I also noticed that none of the girls seem anxious about their futures. After national service, they all intend to go to college or vocational school, most while living at home. During or after this next phase, they expect to get married, likely after being set up by friends, with young men in their early 20s who have finished their army service. Then they all want to have large families. There is a sense that life is theirs for the taking, but also that there is a clear path and that their families–whom they see biweekly at a minimum–will support them through the next phases. They are living lives fully present, rather than in toxic online “communities.” These teenagers radiate purpose and direction in the real world.
My daughter, who would be a sophomore in American college now, started ninth grade in her bedroom during the height of Covid lockdown. She grew up with social media isolation before schools instituted phone-free policies, and spent middle school during the height of the transgender craze (and had one young female friend who tragically took her life while “transitioning”). This is her generational group in America.

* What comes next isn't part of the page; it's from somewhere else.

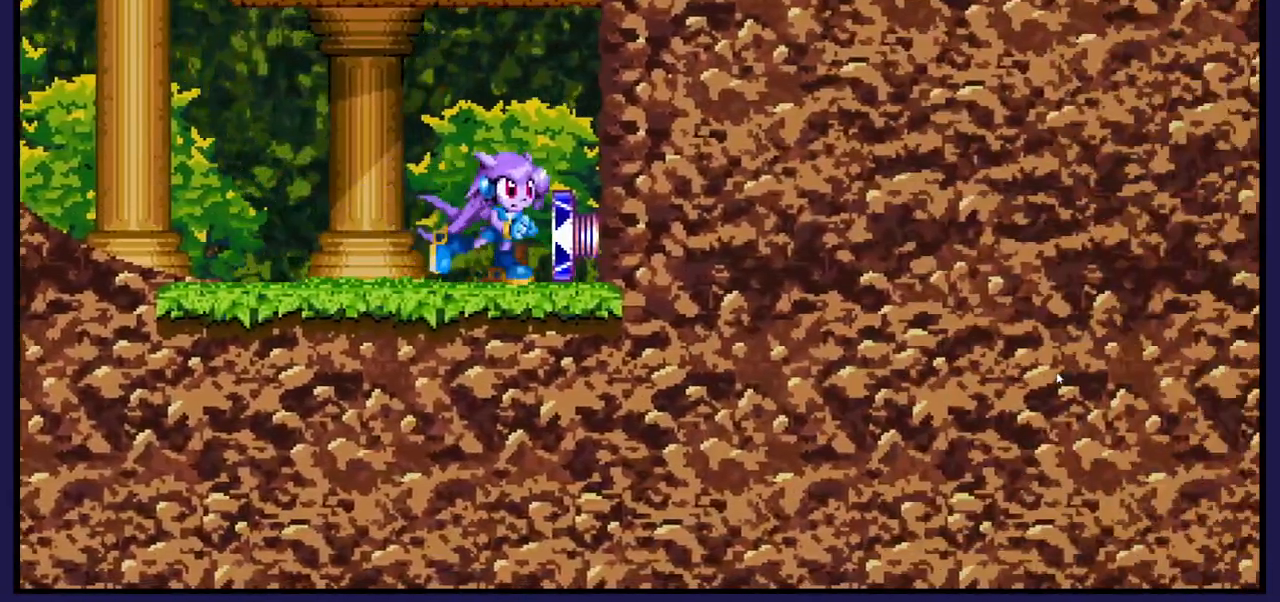
{"buttons": [], "left_stick": "center", "right_stick": "center", "events": [[150, "DPAD_RIGHT", "up"]]}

By living in Israel, my daughter could not be farther from these problems. The young people in her cohort know who they are, what they want from life, and find authenticity in the hard work they pursue each day. As my daughter stood in her tiny bathroom in the early morning near-darkness, preparing for a long work day ahead, she told me how lucky she was because if she tilts her head at the bathroom window at just the right angle, she can see the first glimpses of the sunrise. As I marveled at the simplicity in which my daughter is living, she radiated hope and purpose.

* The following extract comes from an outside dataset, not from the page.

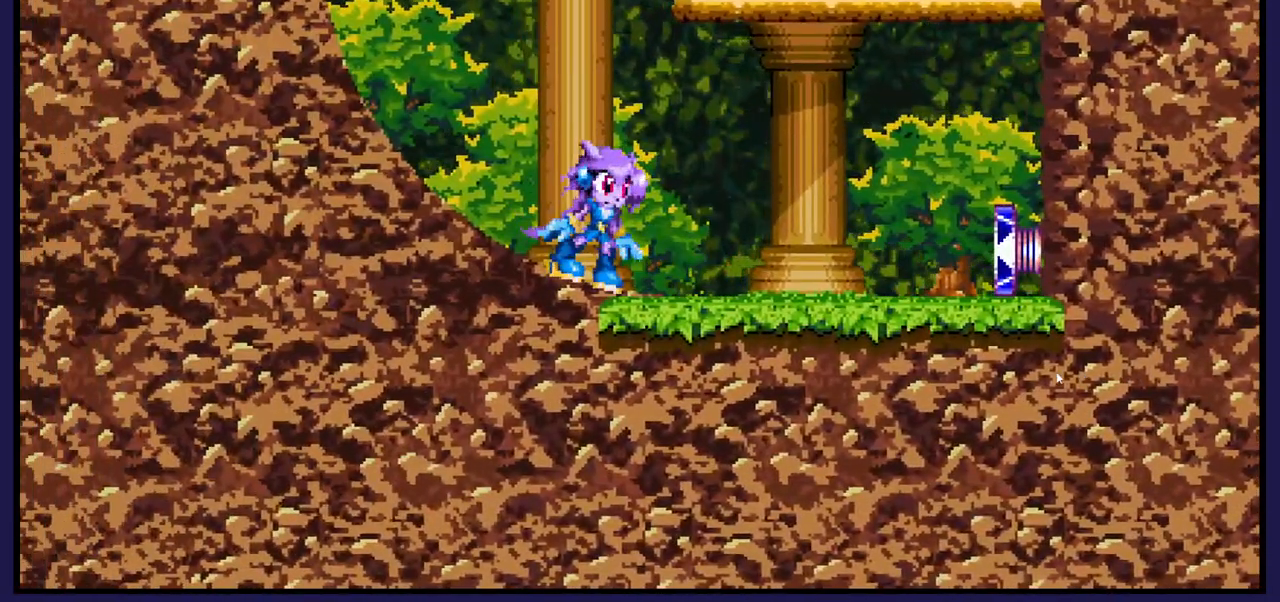
{"buttons": ["DPAD_RIGHT"], "left_stick": "center", "right_stick": "center", "events": [[283, "DPAD_RIGHT", "down"]]}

Is this the answer to what is plaguing American youth? Many of them live isolated or with little sense of community, no sense of greater purpose or collective responsibility. As a result, many seem in a free fall of decline–not marrying, having no or fewer children than ever before, and enlisting in radical anti-American and antisemitic causes in confused search of meaning.
Perhaps this segment of Israeli society has something to offer American youth. I identify with the individualism of America far more than the collectivist instincts of Israel. But Israel might offer lessons for some of what is plaguing America. Many Americans would benefit from being part of a community to which they contribute meaningfully in a real and regular way (not online, often through hard work) and feel integral to that effort. There is a profound difference between being a needed and valued member of an authentic community where others care and check in versus relying on internet friends or paid therapists and administrators for support.
In recent years, it has become standard in college life to embrace radical causes that seek to tear down society and destroy traditions. I want my children to be part of those who want to build up our civilization and contribute to it.